Now it is time to return to pragmatic propriety once more. What does it do for us? In order to distinguish legitimate from illegitimate inferences, there has to be something additional to our ‘attitude’ in the subjectivist sense. Yet, for the pragmatist there cannot be objectivity in the human discourse and practice transcendental way. It is us and our community that constrains what can be legitimately claimed. The feature that yields legitimacy and restricts illegitimate inference is called pragmatic propriety. Here we can profitably use Jaroslav Peregrin’s (2014) idea that the rules of our language are restrictive, not prescriptive. They restrict how language can be used but do not normally prescribe any one correct inference. For example, one is not required to infer from ‘this is red’ to ‘it is coloured,’ because one can equally well and legitimately infer to ‘it is not yellow’ and innumerable other sentences. But one cannot infer to ‘it is edible.’ To put its significance yet differently, pragmatic propriety explains why and when reasoning is legitimate in an individual case despite being so plural in so numerous contexts.

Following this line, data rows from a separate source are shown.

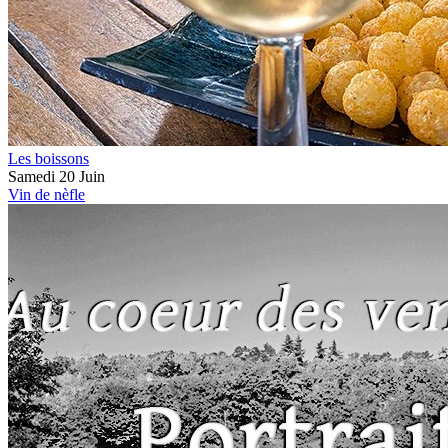
Les boissons
Samedi 20 Juin
Vin de nèfle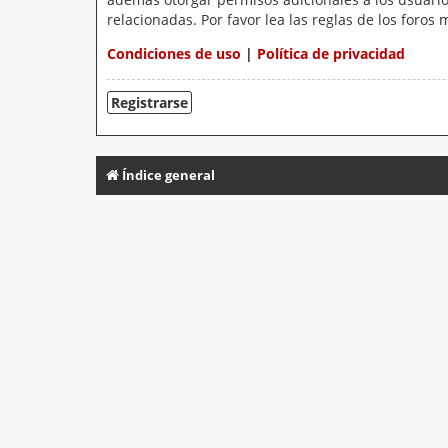
relacionadas. Por favor lea las reglas de los foros 
Condiciones de uso
|
Política de privacidad
Registrarse
Índice general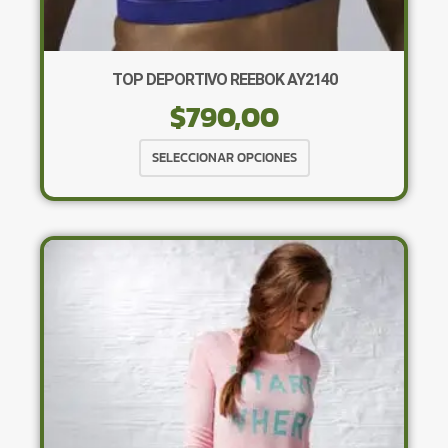
TOP DEPORTIVO REEBOK AY2140
$
790,00
Este
SELECCIONAR OPCIONES
producto
tiene
múltiples
variantes.
Las
opciones
se
pueden
elegir
en
la
página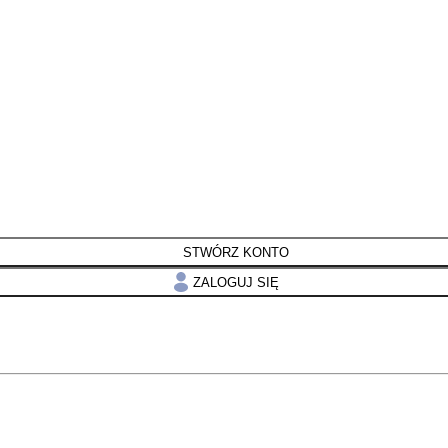
STWÓRZ KONTO
ZALOGUJ SIĘ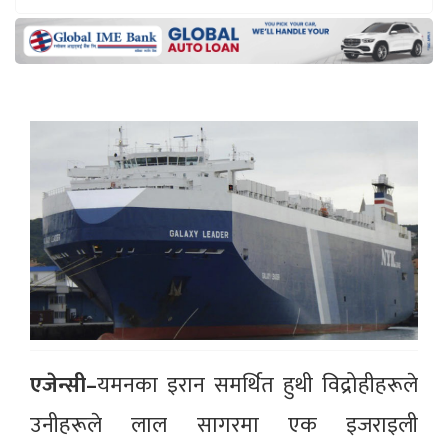
एजेन्सी–
यमनका इरान समर्थित हुथी विद्रोहीहरूले
उनीहरूले लाल सागरमा एक इजराइली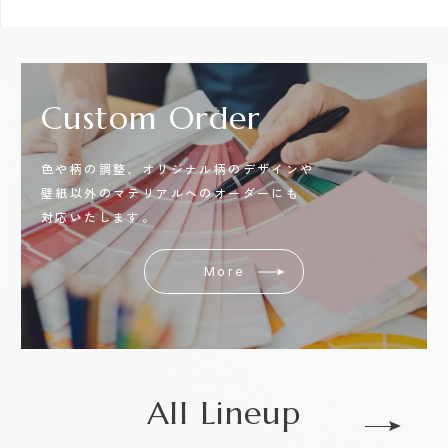
Custom
Order
色や柄の調整、オリジナル柄のデザインや
壁紙以外のマテリアルへのオーダーにも
対応いたします。
More
All Lineup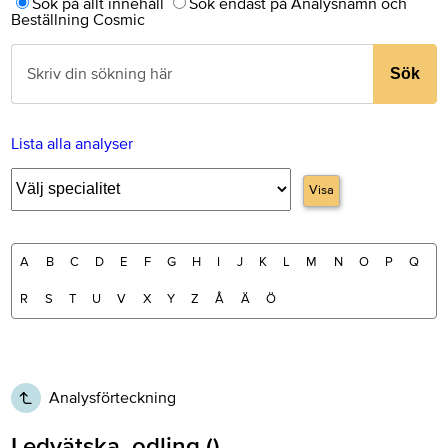
Sök på allt innehåll
Sök endast på Analysnamn och
Beställning Cosmic
Sök
Lista alla analyser
Visa
A
B
C
D
E
F
G
H
I
J
K
L
M
N
O
P
Q
R
S
T
U
V
X
Y
Z
Å
Ä
Ö
Analysförteckning
Ledvätska, odling ()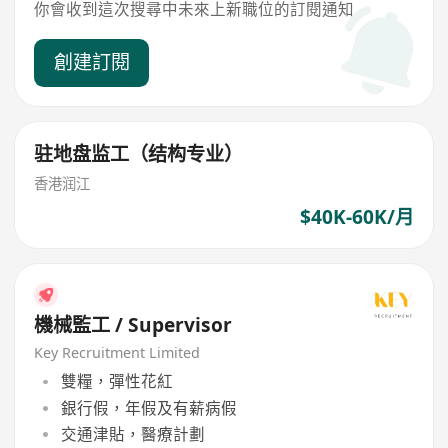
你會收到這次搜尋中未來上新職位的訂閱通知
創建訂閱
驻地盘监工（结构专业）
香港润江
$40K-60K/月
機械監工 / Supervisor
Key Recruitment Limited
雙糧，彈性花紅
銀行假，年假及有薪病假
交通津貼，醫療計劃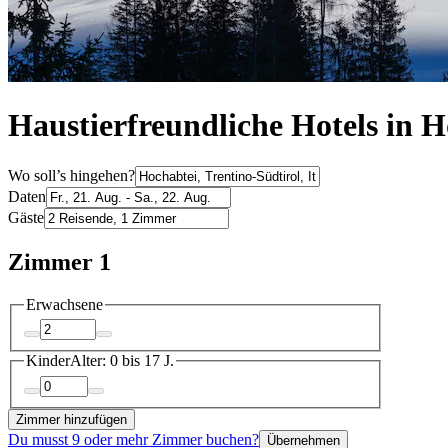
Haustierfreundliche Hotels in 
Wo soll’s hingehen?
Daten
Gäste
Zimmer 1
Erwachsene
Kinder
Alter: 0 bis 17 J.
Zimmer hinzufügen
Du musst 9 oder mehr Zimmer buchen?
Übernehmen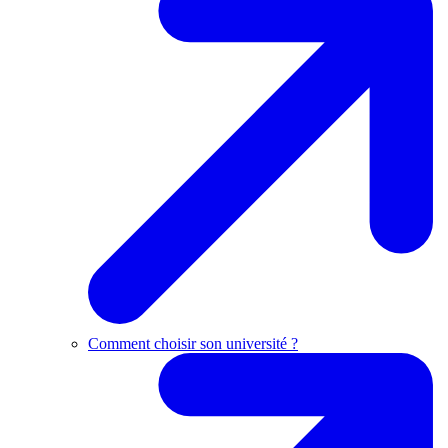
Comment choisir son université ?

One final thing is worth adding. Naturally, all inferential practice takes place situated in the world, that is, in full interaction with the world despite the pragmatist prioritizing of human discourse over the mute world. There is then no danger of ‘losing the world’ as if we were in some kind of Wittgensteinian idle wheel that moves without moving anything else, or to use a more contemporary metaphor, chatting with a version of ChatGPT that operates in its own closed textual universe. As Sellars’s inferentialism stipulates, there are language-entry, language-intra and language-exit transitions. All that is denied is the possibility of the non-linguistic world determining the correctness of inferences for us.

8 Conclusion

The main conclusion of this paper is that material inference is not valid but that it is nevertheless a legitimate non-logical and non-formal inference. In a community, it is legitimate to make non-logical and non-formal inference arguments on the basis of the community’s historically formed inferential structure. Pragmatic propriety yields legitimacy on the basis of socially shared and structured, both empirical and non-empirical, conceptual content. This conceptual content is not anything like an analytical meaning but designates an inferential role of an expression in the network.

Taking material inference as legitimate does not presuppose referring to general principles or laws; instead, the consequence of a material inference can be directly accepted as long as one possesses a pragmatic propriety for it. The lack of it means that an inference is illegitimate. Non-valid but legitimate material inference draws our attention to the fact that all reasoning, including logical, is relative to a form of life, which makes reasoning fundamentally plural. Material inference can take indefinite forms because field- and subject-specific reasoning is open-endedly diverse.

The bifurcation of the local and the universal in material inference opens up two fruitful research programs. The one is to look for the general in the particular, for example through modelling the logical relations of material inferences. The other, equally interesting aspiration is to investigate the many modes of reasoning in different disciplines synchronically and diachronically in the history of science. My suggestion is thus that material inferencing, which aims at retaining and improving coherence, can likely take infinitely diverse material manifestations. Therefore, we should focus on studying and understanding the nature of the life-form specific regimes of reasoning, that is, disciplinary and any other formations of cognition that manifest our divergent reasoning practices.